Moreover, the study reveals that the system configuration consists of 12.4 kW of solar PV, 6.30 kW of DG, 19 kWh of BESS and 4.83 kW of BCS shows the best result for the selected region in terms of minimal COE and NPC, highest RF and lowest carbon emissions. The COE and NPC are obtained to be 0.248 $/kWh and $35,627.85, respectively. Further, it is found that the bulk of electrical energy is produced by solar PV for the proposed configuration as compared to DG, which only shares 1.8% of total electrical energy production. This suggests a very high RF of the system (96.66%), resulting in less fuel consumption, which in turn reduces the emission of harmful gases. The study further reveals that system economics such as COE and NPC get reduced by 76.4% when the proposed configuration is compared to the base system. Also, carbon emission by the proposed configuration is only about 2.5% of the base system. Thus, this research reveals that the proposed design is eco-friendly and offers an affordable price for energy consumption.

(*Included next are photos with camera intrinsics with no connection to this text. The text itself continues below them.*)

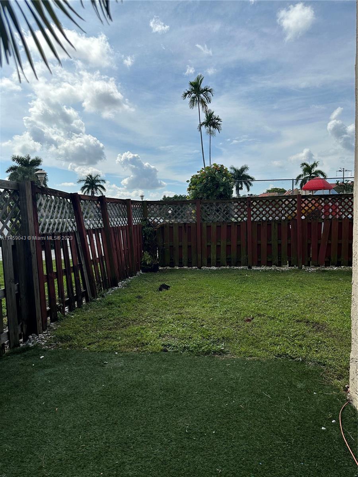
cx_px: 179
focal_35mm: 24
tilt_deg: -2.3
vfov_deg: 71.6
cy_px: 238
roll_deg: +1.0
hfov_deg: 56.8
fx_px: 331
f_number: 1.78
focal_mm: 6.86
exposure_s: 1/6623
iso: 80
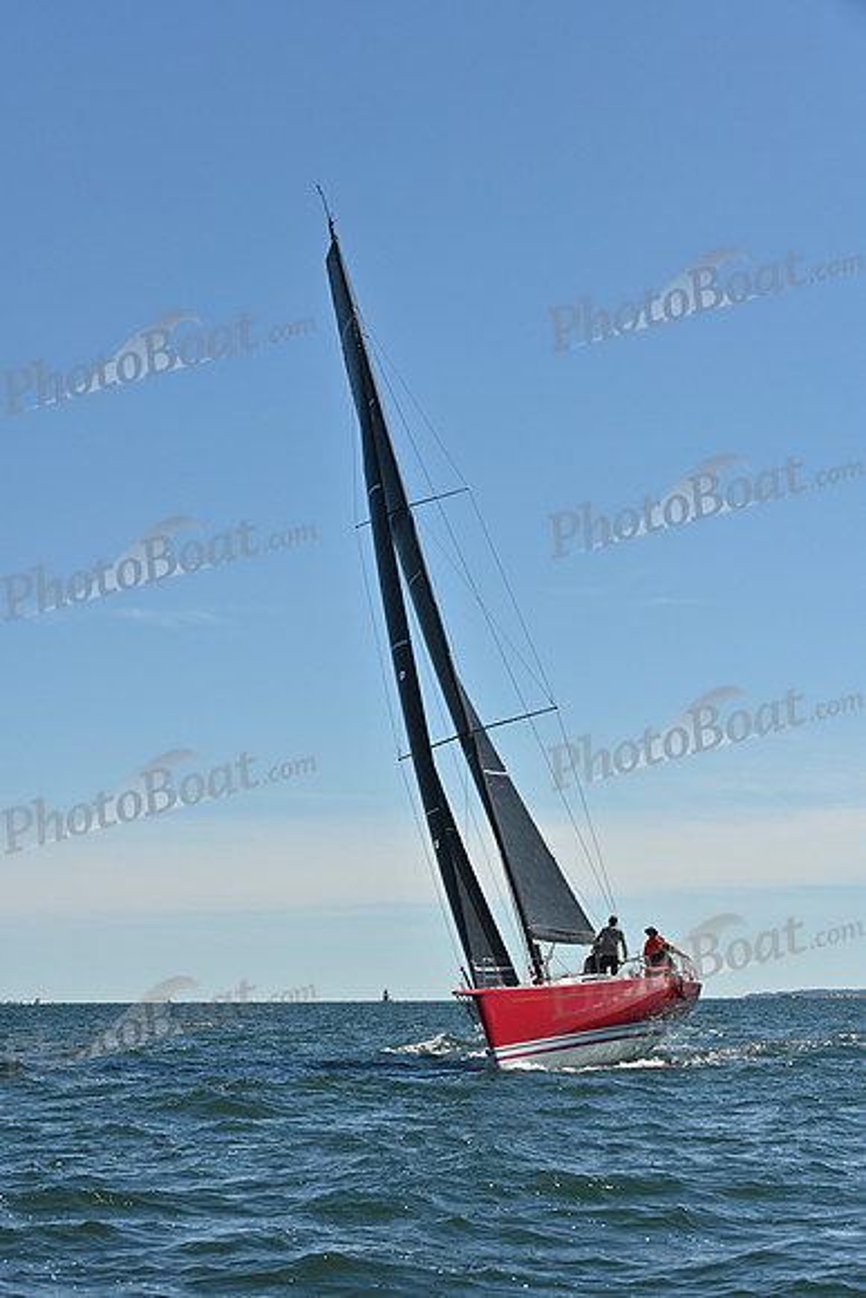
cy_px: 649
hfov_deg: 19.5
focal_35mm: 70
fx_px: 2524
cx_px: 433
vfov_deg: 28.8
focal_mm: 70
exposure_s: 1/1250
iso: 320
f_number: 9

Furthermore, to justify the viability of the proposed IPGS, a unique three-dimensional sensitivity analysis is conducted, showing the effect of various uncertain variables such as solar PV derating factor, ambient temperature and diesel fuel rate on system economics and power generation. The study reveals that the increase in the derating factor of solar PV decreases the values of COE and NPC. Likewise, an increase in ambient temperature and diesel fuel rate increases the COE and NPC of the system. Additionally, the study shows that with the increase in RF, COE of the system decreases. This implies that once the system is switched to a hybrid topology, the COE value drops with an increase in the RF of the system.

Therefore, it is concluded that designing a self-sustained renewable energy-based power generating model provides a viable alternative for electrifying remote locations in India. These types of models not only generate clean, sustainable energy but also provide it at a lower cost. Moreover, with the support of the government and the policymakers, the overall investment of the system can get reduced by receiving grants which in turn encourages investors to invest more in similar models and boost the country’s economy.

11 Future research and recommendations

In shaping the future trajectory of solar PV based IPGS in energy-deprived regions, there are crucial areas demanding attention for improvement and broader implementation. Firstly, there is a need to enhance efficiency and viability by exploring advanced energy storage technologies, including lithium-ion, lead-acid, and emerging options such as flow batteries or advanced supercapacitors. The investigation of diverse solar tracking systems is imperative to determine the most fitting technology for enhancing the efficiency of integrated solar PV power generation systems. Furthermore, an examination of various PV cell technologies is essential to recognize the most appropriate options for integration into hybrid off-grid power generation systems in remote regions. Efforts should also be directed towards enhancing the adaptability of these systems to diverse geographical contexts, effectively addressing energy crises in various regions. Policymakers hold a pivotal role in facilitating the widespread adoption of sustainable energy solutions through supportive regulations. Moreover, community engagement is paramount, ensuring local communities actively participate in decision-making and planning processes, fostering widespread acceptance and success. The incorporation of these considerations into future research and implementation will undoubtedly contribute to the continuous development and success of PV systems in remote areas, advancing energy solutions and promoting socio-economic development.